» **Work to complete**
Convert every line of the records below into a Markdown table with two columns, No. and Text. Number the rows and omit blank lines.

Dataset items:
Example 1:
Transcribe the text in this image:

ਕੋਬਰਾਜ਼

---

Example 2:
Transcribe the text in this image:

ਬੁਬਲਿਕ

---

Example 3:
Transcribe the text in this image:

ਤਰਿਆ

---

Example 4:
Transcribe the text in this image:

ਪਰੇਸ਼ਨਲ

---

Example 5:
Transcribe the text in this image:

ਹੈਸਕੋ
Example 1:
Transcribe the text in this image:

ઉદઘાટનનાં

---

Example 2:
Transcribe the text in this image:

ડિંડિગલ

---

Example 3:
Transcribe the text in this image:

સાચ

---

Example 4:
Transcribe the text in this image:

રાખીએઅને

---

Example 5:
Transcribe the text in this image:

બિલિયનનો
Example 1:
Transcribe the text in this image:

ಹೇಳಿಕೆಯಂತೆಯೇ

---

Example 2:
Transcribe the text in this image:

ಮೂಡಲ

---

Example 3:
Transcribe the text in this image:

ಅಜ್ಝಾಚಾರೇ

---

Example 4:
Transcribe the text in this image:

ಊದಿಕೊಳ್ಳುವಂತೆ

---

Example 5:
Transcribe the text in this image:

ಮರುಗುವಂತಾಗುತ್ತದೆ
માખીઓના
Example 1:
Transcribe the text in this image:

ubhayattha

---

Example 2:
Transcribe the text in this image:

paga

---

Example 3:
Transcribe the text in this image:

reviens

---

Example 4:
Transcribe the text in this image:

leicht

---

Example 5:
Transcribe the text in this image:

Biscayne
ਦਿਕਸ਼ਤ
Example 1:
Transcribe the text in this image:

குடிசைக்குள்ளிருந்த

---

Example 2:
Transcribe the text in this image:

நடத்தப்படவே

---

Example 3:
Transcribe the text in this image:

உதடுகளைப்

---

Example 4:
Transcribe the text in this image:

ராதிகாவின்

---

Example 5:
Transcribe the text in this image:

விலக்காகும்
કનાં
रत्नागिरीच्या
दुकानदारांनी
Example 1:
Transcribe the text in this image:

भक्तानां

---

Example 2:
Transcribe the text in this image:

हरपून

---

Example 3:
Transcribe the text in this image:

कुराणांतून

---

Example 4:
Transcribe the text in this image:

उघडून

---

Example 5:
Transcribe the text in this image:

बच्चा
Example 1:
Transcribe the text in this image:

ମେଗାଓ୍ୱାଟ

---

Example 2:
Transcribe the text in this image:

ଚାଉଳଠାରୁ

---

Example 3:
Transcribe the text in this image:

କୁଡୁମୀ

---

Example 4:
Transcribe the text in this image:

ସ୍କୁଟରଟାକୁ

» **Exercise response**
| No. | Text |
|---|---|
| 1 | Example 1: |
| 2 | Transcribe the text in this image: |
| 3 | ਕੋਬਰਾਜ਼ |
| 4 | --- |
| 5 | Example 2: |
| 6 | Transcribe the text in this image: |
| 7 | ਬੁਬਲਿਕ |
| 8 | --- |
| 9 | Example 3: |
| 10 | Transcribe the text in this image: |
| 11 | ਤਰਿਆ |
| 12 | --- |
| 13 | Example 4: |
| 14 | Transcribe the text in this image: |
| 15 | ਪਰੇਸ਼ਨਲ |
| 16 | --- |
| 17 | Example 5: |
| 18 | Transcribe the text in this image: |
| 19 | ਹੈਸਕੋ |
| 20 | Example 1: |
| 21 | Transcribe the text in this image: |
| 22 | ઉદઘાટનનાં |
| 23 | --- |
| 24 | Example 2: |
| 25 | Transcribe the text in this image: |
| 26 | ડિંડિગલ |
| 27 | --- |
| 28 | Example 3: |
| 29 | Transcribe the text in this image: |
| 30 | સાચ |
| 31 | --- |
| 32 | Example 4: |
| 33 | Transcribe the text in this image: |
| 34 | રાખીએઅને |
| 35 | --- |
| 36 | Example 5: |
| 37 | Transcribe the text in this image: |
| 38 | બિલિયનનો |
| 39 | Example 1: |
| 40 | Transcribe the text in this image: |
| 41 | ಹೇಳಿಕೆಯಂತೆಯೇ |
| 42 | --- |
| 43 | Example 2: |
| 44 | Transcribe the text in this image: |
| 45 | ಮೂಡಲ |
| 46 | --- |
| 47 | Example 3: |
| 48 | Transcribe the text in this image: |
| 49 | ಅಜ್ಝಾಚಾರೇ |
| 50 | --- |
| 51 | Example 4: |
| 52 | Transcribe the text in this image: |
| 53 | ಊದಿಕೊಳ್ಳುವಂತೆ |
| 54 | --- |
| 55 | Example 5: |
| 56 | Transcribe the text in this image: |
| 57 | ಮರುಗುವಂತಾಗುತ್ತದೆ |
| 58 | માખીઓના |
| 59 | Example 1: |
| 60 | Transcribe the text in this image: |
| 61 | ubhayattha |
| 62 | --- |
| 63 | Example 2: |
| 64 | Transcribe the text in this image: |
| 65 | paga |
| 66 | --- |
| 67 | Example 3: |
| 68 | Transcribe the text in this image: |
| 69 | reviens |
| 70 | --- |
| 71 | Example 4: |
| 72 | Transcribe the text in this image: |
| 73 | leicht |
| 74 | --- |
| 75 | Example 5: |
| 76 | Transcribe the text in this image: |
| 77 | Biscayne |
| 78 | ਦਿਕਸ਼ਤ |
| 79 | Example 1: |
| 80 | Transcribe the text in this image: |
| 81 | குடிசைக்குள்ளிருந்த |
| 82 | --- |
| 83 | Example 2: |
| 84 | Transcribe the text in this image: |
| 85 | நடத்தப்படவே |
| 86 | --- |
| 87 | Example 3: |
| 88 | Transcribe the text in this image: |
| 89 | உதடுகளைப் |
| 90 | --- |
| 91 | Example 4: |
| 92 | Transcribe the text in this image: |
| 93 | ராதிகாவின் |
| 94 | --- |
| 95 | Example 5: |
| 96 | Transcribe the text in this image: |
| 97 | விலக்காகும் |
| 98 | કનાં |
| 99 | रत्नागिरीच्या |
| 100 | दुकानदारांनी |
| 101 | Example 1: |
| 102 | Transcribe the text in this image: |
| 103 | भक्तानां |
| 104 | --- |
| 105 | Example 2: |
| 106 | Transcribe the text in this image: |
| 107 | हरपून |
| 108 | --- |
| 109 | Example 3: |
| 110 | Transcribe the text in this image: |
| 111 | कुराणांतून |
| 112 | --- |
| 113 | Example 4: |
| 114 | Transcribe the text in this image: |
| 115 | उघडून |
| 116 | --- |
| 117 | Example 5: |
| 118 | Transcribe the text in this image: |
| 119 | बच्चा |
| 120 | Example 1: |
| 121 | Transcribe the text in this image: |
| 122 | ମେଗାଓ୍ୱାଟ |
| 123 | --- |
| 124 | Example 2: |
| 125 | Transcribe the text in this image: |
| 126 | ଚାଉଳଠାରୁ |
| 127 | --- |
| 128 | Example 3: |
| 129 | Transcribe the text in this image: |
| 130 | କୁଡୁମୀ |
| 131 | --- |
| 132 | Example 4: |
| 133 | Transcribe the text in this image: |
| 134 | ସ୍କୁଟରଟାକୁ |